Partnerschaftsbonus: zusätzliche ElterngeldPlus-Monate

Der Partnerschaftsbonus belohnt Eltern, die sich Erwerbsarbeit und Familie partnerschaftlich teilen. Wenn beide gleichzeitig in einem bestimmten Stundenumfang arbeiten, gibt es zusätzliche ElterngeldPlus-Monate obendrauf. Das lohnt sich besonders, weil Sie so Gehalt und Elterngeld gleichzeitig beziehen.

Was ist der Partnerschaftsbonus?

Der Partnerschaftsbonus besteht aus zusätzlichen ElterngeldPlus-Monaten, die Sie über den normalen Anspruch hinaus erhalten. Voraussetzung: Beide Eltern arbeiten gleichzeitig in Teilzeit.

Konkret müssen beide Elternteile gleichzeitig zwischen 24 und 32 Wochenstunden arbeiten. Je nachdem, über wie viele Monate Sie diese Bedingung erfüllen, gibt es je 2, 3 oder 4 zusätzliche ElterngeldPlus-Monate.

So funktionieren die Bonusmonate

Wie beim normalen ElterngeldPlus liegt der Betrag in den Bonusmonaten bei höchstens der Hälfte des Basiselterngeldes, mindestens jedoch 150 € und höchstens 900 € pro Monat. Während dieser Zeit arbeiten beide Eltern in Teilzeit und beziehen zusätzlich Elterngeld.
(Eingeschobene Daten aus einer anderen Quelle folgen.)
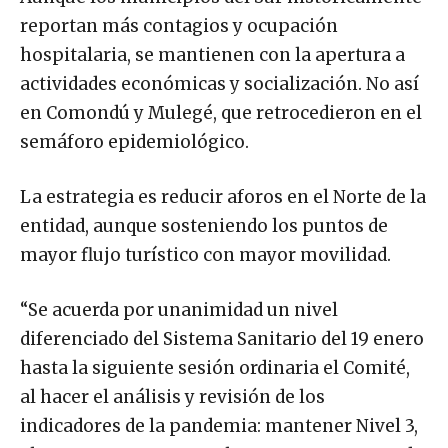
reportan más contagios y ocupación
hospitalaria, se mantienen con la apertura a
actividades económicas y socialización. No así
en Comondú y Mulegé, que retrocedieron en el
semáforo epidemiológico.
La estrategia es reducir aforos en el Norte de la
entidad, aunque sosteniendo los puntos de
mayor flujo turístico con mayor movilidad.
“Se acuerda por unanimidad un nivel
diferenciado del Sistema Sanitario del 19 enero
hasta la siguiente sesión ordinaria el Comité,
al hacer el análisis y revisión de los
indicadores de la pandemia: mantener Nivel 3,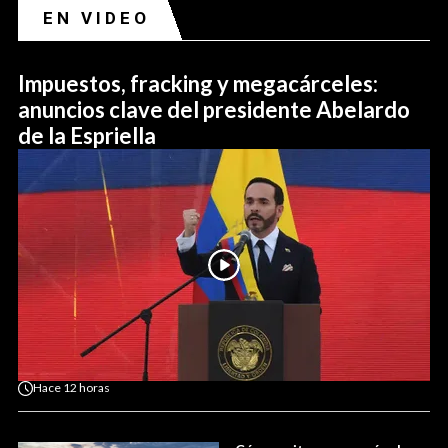
EN VIDEO
Impuestos, fracking y megacárceles:
anuncios clave del presidente Abelardo
de la Espriella
Hace
12 horas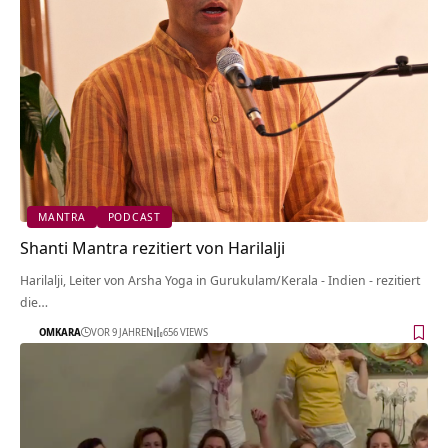
MANTRA
PODCAST
Shanti Mantra rezitiert von Harilalji
Harilalji, Leiter von Arsha Yoga in Gurukulam/Kerala - Indien - rezitiert
die…
OMKARA
VOR 9 JAHREN
656 VIEWS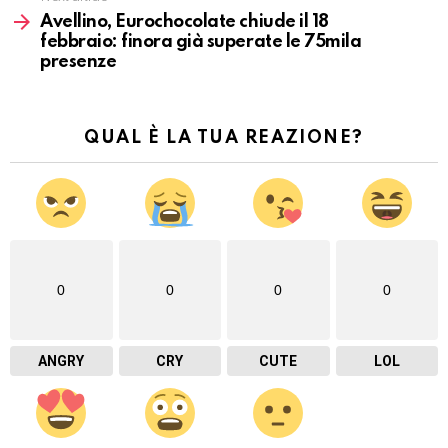
Avellino, Eurochocolate chiude il 18
febbraio: finora già superate le 75mila
presenze
QUAL È LA TUA REAZIONE?
0
0
0
0
ANGRY
CRY
CUTE
LOL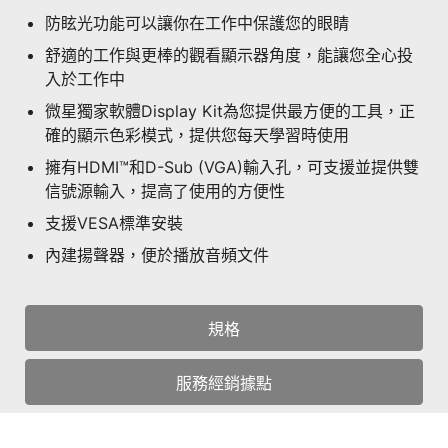
防眩光功能可以讓你在工作中保護您的眼睛
舒適的工作與更棒的觀看顯示器角度，能讓您全心投
入於工作中
微星獨家軟體Display Kit為您提供最方便的工具，正
確的顯示色彩模式，提供您每天學習時使用
擁有HDMI™和D-Sub (VGA)輸入孔，可支援並提供雙
信號源輸入，提高了使用的方便性
支援VESA標準安裝
內建揚聲器，便於播放音頻文件
規格
服務經銷據點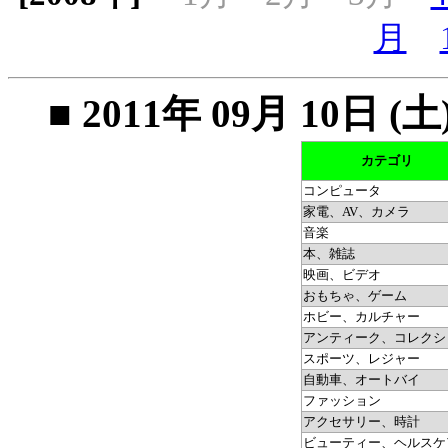
月
■ 2011年 09月 10
カテゴリ
コンピュータ
家電、AV、カメラ
音楽
本、雑誌
映画、ビデオ
おもちゃ、ゲーム
ホビー、カルチャー
アンティーク、コレクシ
スポーツ、レジャー
自動車、オートバイ
ファッション
アクセサリー、時計
ビューティー、ヘルスケ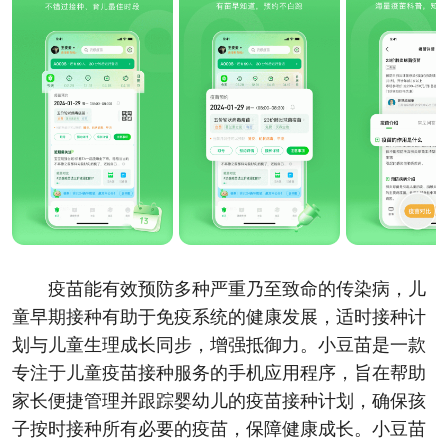
疫苗能有效预防多种严重乃至致命的传染病，儿
童早期接种有助于免疫系统的健康发展，适时接种计
划与儿童生理成长同步，增强抵御力。小豆苗是一款
专注于儿童疫苗接种服务的手机应用程序，旨在帮助
家长便捷管理并跟踪婴幼儿的疫苗接种计划，确保孩
子按时接种所有必要的疫苗，保障健康成长。小豆苗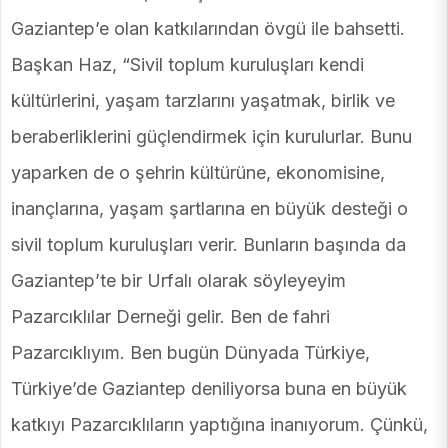
Gaziantep’e olan katkılarından övgü ile bahsetti.
Başkan Haz, “Sivil toplum kuruluşları kendi
kültürlerini, yaşam tarzlarını yaşatmak, birlik ve
beraberliklerini güçlendirmek için kurulurlar. Bunu
yaparken de o şehrin kültürüne, ekonomisine,
inançlarına, yaşam şartlarına en büyük desteği o
sivil toplum kuruluşları verir. Bunların başında da
Gaziantep’te bir Urfalı olarak söyleyeyim
Pazarcıklılar Derneği gelir. Ben de fahri
Pazarcıklıyım. Ben bugün Dünyada Türkiye,
Türkiye’de Gaziantep deniliyorsa buna en büyük
katkıyı Pazarcıklıların yaptığına inanıyorum. Çünkü,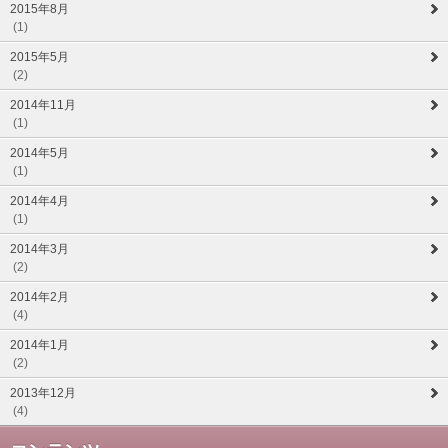
2015年8月
(1)
2015年5月
(2)
2014年11月
(1)
2014年5月
(1)
2014年4月
(1)
2014年3月
(2)
2014年2月
(4)
2014年1月
(2)
2013年12月
(4)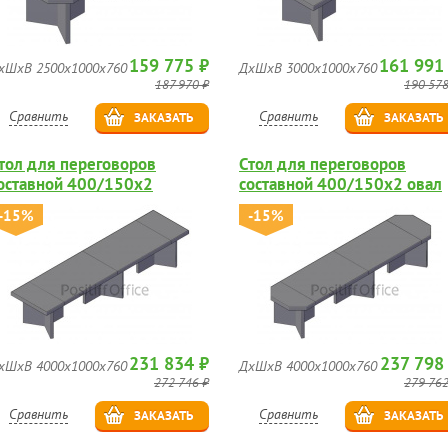
159 775 ₽
161 991
хШхВ 2500х1000х760
ДхШхВ 3000х1000х760
187 970 ₽
190 578
Сравнить
Сравнить
ЗАКАЗАТЬ
ЗАКАЗАТЬ
тол для переговоров
Стол для переговоров
оставной 400/150х2
составной 400/150х2 овал
-15%
-15%
231 834 ₽
237 798
хШхВ 4000х1000х760
ДхШхВ 4000х1000х760
272 746 ₽
279 762
Сравнить
Сравнить
ЗАКАЗАТЬ
ЗАКАЗАТЬ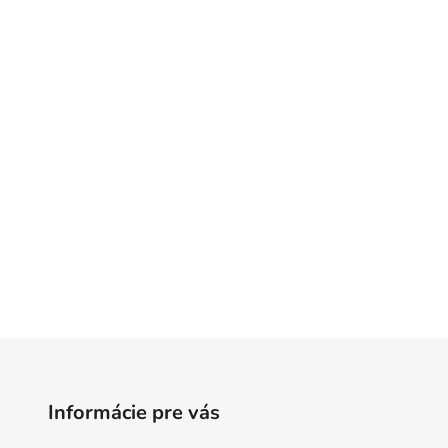
Informácie pre vás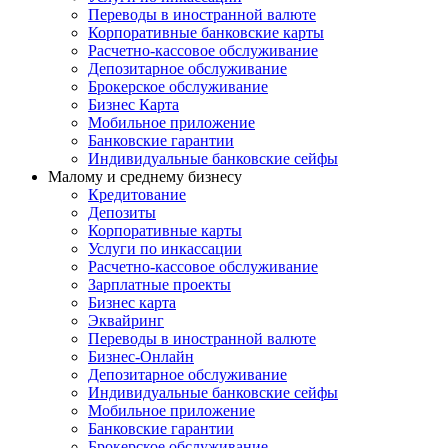
Переводы в иностранной валюте
Корпоративные банковские карты
Расчетно-кассовое обслуживание
Депозитарное обслуживание
Брокерское обслуживание
Бизнес Карта
Мобильное приложение
Банковские гарантии
Индивидуальные банковские сейфы
Малому и среднему бизнесу
Кредитование
Депозиты
Корпоративные карты
Услуги по инкассации
Расчетно-кассовое обслуживание
Зарплатные проекты
Бизнес карта
Эквайринг
Переводы в иностранной валюте
Бизнес-Онлайн
Депозитарное обслуживание
Индивидуальные банковские сейфы
Мобильное приложение
Банковские гарантии
Брокерское обслуживание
Damit lässt sich der finanzielle Spielraum spürbar verbessern: Sie behalten einen Teil Ihres Gehalts und erhalten gleichzeitig Elterngeld für mehrere zusätzliche Monate. Wer den Bonus nicht nutzt, verschenkt diese Monate.

Für wen sich der Partnerschaftsbonus lohnt

Der Bonus passt gut zu Familien, in denen beide Elternteile nach der Geburt wieder einsteigen und sich Beruf und Betreuung teilen möchten. Statt dass ein Elternteil voll arbeitet und der andere ganz zu Hause bleibt, reduzieren beide ihre Stunden auf den geforderten Korridor von 24 bis 32 Wochenstunden.

Wichtig ist, dass beide die Stundengrenzen im selben Zeitraum einhalten – sonst entfällt der Bonus für diese Monate. Planen Sie die Phase deshalb gemeinsam mit Ihren Arbeitgebern.

Lohnt sich der Bonus in Ihrem Fall?

Ob und wie viele Bonusmonate für Sie sinnvoll sind, hängt von beiden Arbeitszeiten und Einkommen ab. Der kostenlose Elterngeld-Rechner von Antragshilfe berechnet die persönliche Höhe und zeigt, wie sich der Partnerschaftsbonus in die optimale Aufteilung einfügt.

Diese Informationen sind eine Orientierungshilfe und keine Rechts- oder Steuerberatung. Die verbindliche Entscheidung über den Partnerschaftsbonus trifft Ihre zuständige Elterngeldstelle.

Perguntas frequentes

Wie viele Wochenstunden muss ich für den Partnerschaftsbonus arbeiten?
Beide Eltern müssen gleichzeitig zwischen 24 und 32 Wochenstunden arbeiten. Nur wenn beide in diesem Korridor liegen, entsteht der Anspruch auf die Bonusmonate.
Wie viele zusätzliche Monate gibt es?
Je nach Dauer, in der beide Eltern die Bedingungen erfüllen, gibt es je 2, 3 oder 4 zusätzliche ElterngeldPlus-Monate.
Wie hoch ist das Elterngeld in den Bonusmonaten?
Wie beim ElterngeldPlus höchstens die Hälfte des Basiselterngeldes, mindestens 150 € und höchstens 900 € pro Monat.
Was passiert, wenn ein Elternteil außerhalb der Stundengrenze arbeitet?
Halten nicht beide Eltern gleichzeitig die 24 bis 32 Wochenstunden ein, entfällt der Partnerschaftsbonus für diese Monate. Planen Sie die Phase deshalb gemeinsam.
Ist der Anspruch damit gesichert?
Diese Seite bietet nur Orientierung und keine Rechts- oder Steuerberatung. Ob der Partnerschaftsbonus in Ihrem Fall gewährt wird, entscheidet verbindlich Ihre Elterngeldstelle.